The UK government has teamed up with businesses to support a standard electronic format for consumer personal data.
Midata will present consumer data held by organisations including Google and MasterCard back to individuals in a standardised electronic format. Photo credit: BIS
Firms including Google, MasterCard and Visa have signed up to the Midata scheme, which aims to present personal data to individual consumers in a standardised format, the government announced on Thursday.
"Midata is our project with a range of businesses, consumer groups and regulators to release the data they hold about you, back to you, in a safe, electronic and portable format," said consumer minister Edward Davey in a blog post on Thursday.
"We hope individuals will be able to use this data to gain an insight into their own behaviour, make more informed choices and better decisions, to manage their affairs more efficiently, and to obtain the products and services that best meet their needs," he said.
The data will not be shared between participants of the scheme, only between companies and individual consumers, a Department of Business, Innovation and Skills (BIS) spokesman told ZDNet UK on Friday.
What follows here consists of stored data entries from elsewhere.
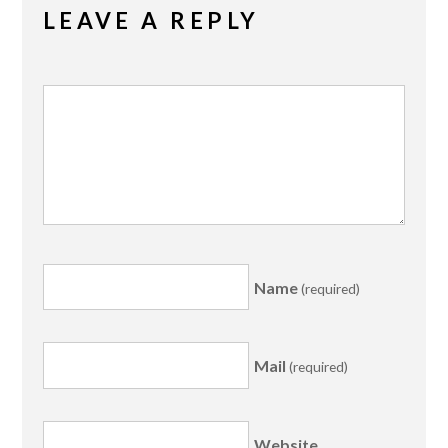
LEAVE A REPLY
Name
(required)
Mail
(required)
Website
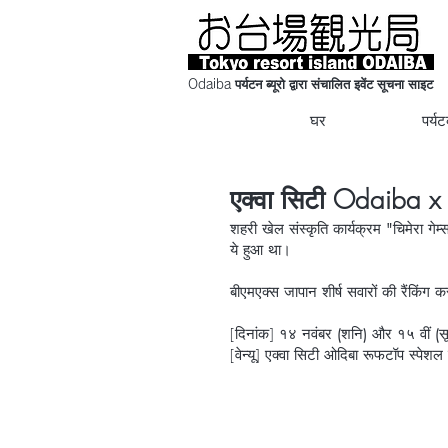
Odaiba पर्यटन ब्यूरो द्वारा संचालित इवेंट सूचना साइट
घर
पर्य
एक्वा सिटी Odaiba 
शहरी खेल संस्कृति कार्यक्रम "चिमेरा ग
ये हुआ था।
बीएमएक्स जापान शीर्ष सवारों की रैंकिंग कर
[दिनांक]
१४ नवंबर (शनि) और १५ वीं (सू
[वेन्यू] एक्वा सिटी ओदिबा रूफटॉप स्पेशल वे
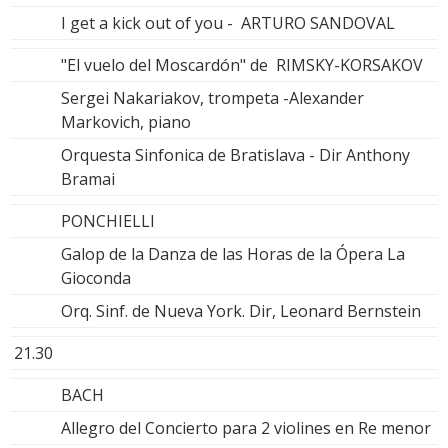
I get a kick out of you - ARTURO SANDOVAL
"El vuelo del Moscardón" de RIMSKY-KORSAKOV
Sergei Nakariakov, trompeta -Alexander
Markovich, piano
Orquesta Sinfonica de Bratislava - Dir Anthony
Bramai
PONCHIELLI
Galop de la Danza de las Horas de la Ópera La
Gioconda
Orq. Sinf. de Nueva York. Dir, Leonard Bernstein
21.30
BACH
Allegro del Concierto para 2 violines en Re menor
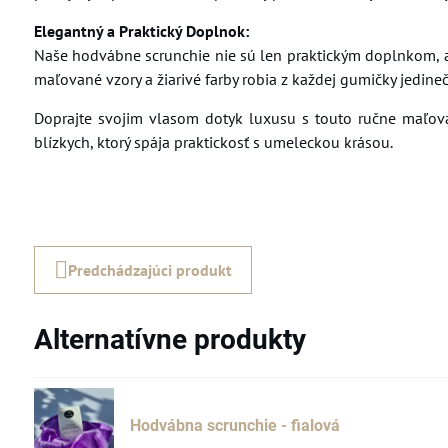
Elegantný a Praktický Doplnok:
Naše hodvábne scrunchie nie sú len praktickým doplnkom, 
maľované vzory a žiarivé farby robia z každej gumičky jedineč
Doprajte svojim vlasom dotyk luxusu s touto ručne maľov
blízkych, ktorý spája praktickosť s umeleckou krásou.
Predchádzajúci produkt
Alternatívne produkty
Hodvábna scrunchie - fialová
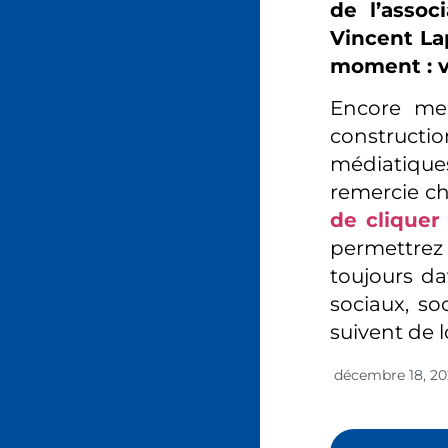
de l’assoc
Vincent La
moment : vi
Encore mer
constructi
médiatiques
remercie ch
de cliquer 
permettrez 
toujours da
sociaux, so
suivent de 
décembre 18, 2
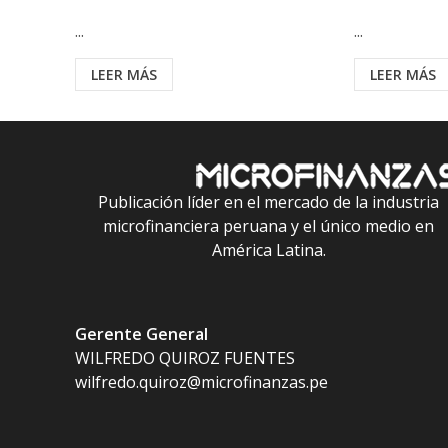
...
...
LEER MÁS
LEER MÁS
Publicación líder en el mercado de la industria
microfinanciera peruana y el único medio en
América Latina.
Gerente General
WILFREDO QUIROZ FUENTES
wilfredo.quiroz@microfinanzas.pe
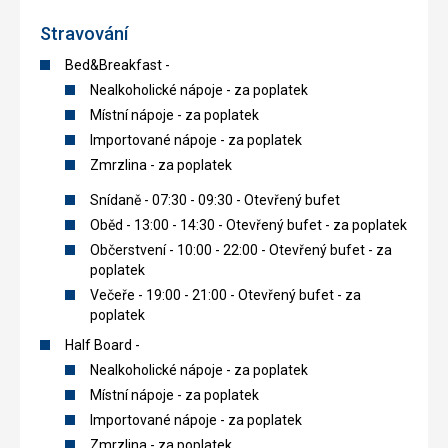
Stravování
Bed&Breakfast -
Nealkoholické nápoje - za poplatek
Místní nápoje - za poplatek
Importované nápoje - za poplatek
Zmrzlina - za poplatek
Snídaně - 07:30 - 09:30 - Otevřený bufet
Oběd - 13:00 - 14:30 - Otevřený bufet - za poplatek
Občerstvení - 10:00 - 22:00 - Otevřený bufet - za
poplatek
Večeře - 19:00 - 21:00 - Otevřený bufet - za
poplatek
Half Board -
Nealkoholické nápoje - za poplatek
Místní nápoje - za poplatek
Importované nápoje - za poplatek
Zmrzlina - za poplatek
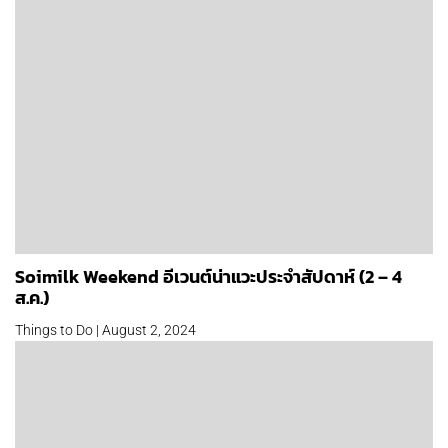
Soimilk Weekend อีเวนต์น่าแวะประจำสัปดาห์ (2 – 4
ส.ค.)
Things to Do | August 2, 2024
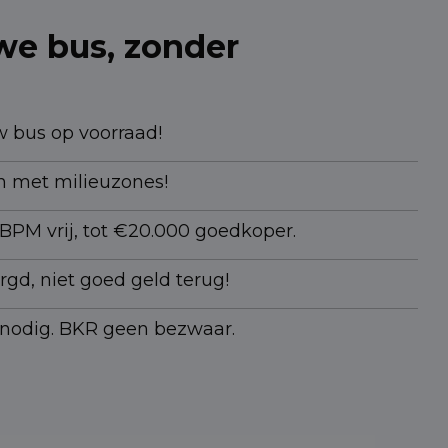
e bus, zonder
 bus op voorraad!
 met milieuzones!
 BPM vrij, tot €20.000 goedkoper.
rgd, niet goed geld terug!
s nodig. BKR geen bezwaar.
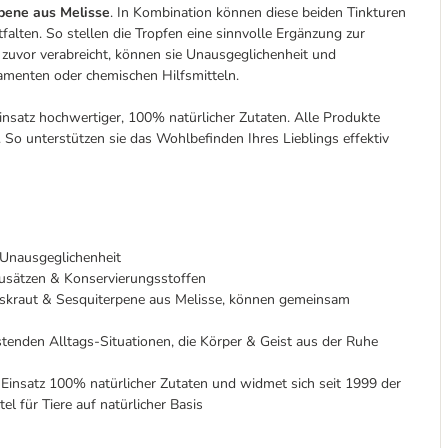
rpene aus Melisse
. In Kombination können diese beiden Tinkturen
tfalten. So stellen die Tropfen eine sinnvolle Ergänzung zur
n zuvor verabreicht, können sie Unausgeglichenheit und
menten oder chemischen Hilfsmitteln.
nsatz hochwertiger, 100% natürlicher Zutaten. Alle Produkte
o unterstützen sie das Wohlbefinden Ihres Lieblings effektiv
 Unausgeglichenheit
 Zusätzen & Konservierungsstoffen
iskraut & Sesquiterpene aus Melisse, können gemeinsam
stenden Alltags-Situationen, die Körper & Geist aus der Ruhe
n Einsatz 100% natürlicher Zutaten und widmet sich seit 1999 der
l für Tiere auf natürlicher Basis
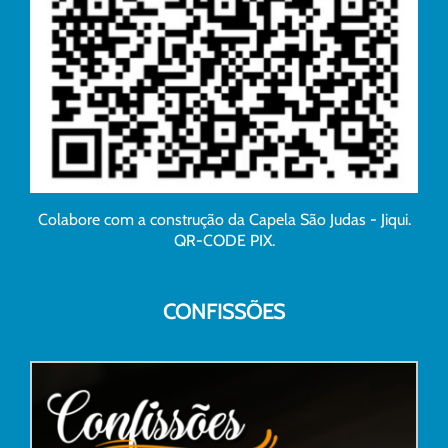
Colabore com a construção da Capela São Judas - Jiqui.
QR-CODE PIX.
CONFISSÕES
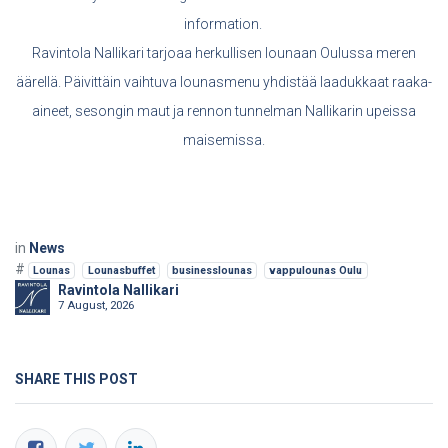
information.
Ravintola Nallikari tarjoaa herkullisen lounaan Oulussa meren
äärellä. Päivittäin vaihtuva lounasmenu yhdistää laadukkaat raaka-
aineet, sesongin maut ja rennon tunnelman Nallikarin upeissa
maisemissa.
in
News
#
Lounas
Lounasbuffet
businesslounas
vappulounas Oulu
Ravintola Nallikari
7 August, 2026
SHARE THIS POST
In addition, companies will not use the data for marketing purposes, said the spokesman.
"It's about developing a standardised format, terminology, and process for sharing data [with consumers]," said the spokesman.
Firms will benefit by having a more open dialogue with customers that will encourage products better tailored to consumer needs, said the spokesman. BIS is working with a number of supermarkets and retail chains to bring them into the scheme, and the department expects to make an announcement about the availability of data in the first three months of 2012.
Information commissioner Christopher Graham welcomed the Midata scheme on Thursday, saying the Information Commissioner's Office (ICO) will work with participants to ensure the scheme complies with the Data Protection Act.
We hope individuals will be able to use this data to gain an insight into their own behaviour, make more informed choices and better decisions.– Edward Davey, consumer minister
"Midata presents an innovative and empowering opportunity for consumers," Graham said in a statement. "It goes without saying that privacy and data security principles must continue to be upheld and I'm pleased that consumer data security has been a key strand from the outset."
The private-sector organisations that have currently signed up to the scheme are: Billmonitor, British Gas, Callcredit, EDF Energy, E.ON, Garlik, Google, Lloyds Banking Group, MasterCard, Moneysupermarket.com, Mydex, Npower, RBS, Scottish Power, Scottish Southern Energy, The UK Cards Association, Three, Visa, and Voco Secure.
Regulators and consumer groups involved in the project are: Citizens Advice, Communications Consumer Panel, Consumer Focus, the ICO, Ofcom, the Office of Fair Trading (OFT), and Which?.
The government set out plans that led to the Midata scheme in April, in its Consumer Empowerment Strategy.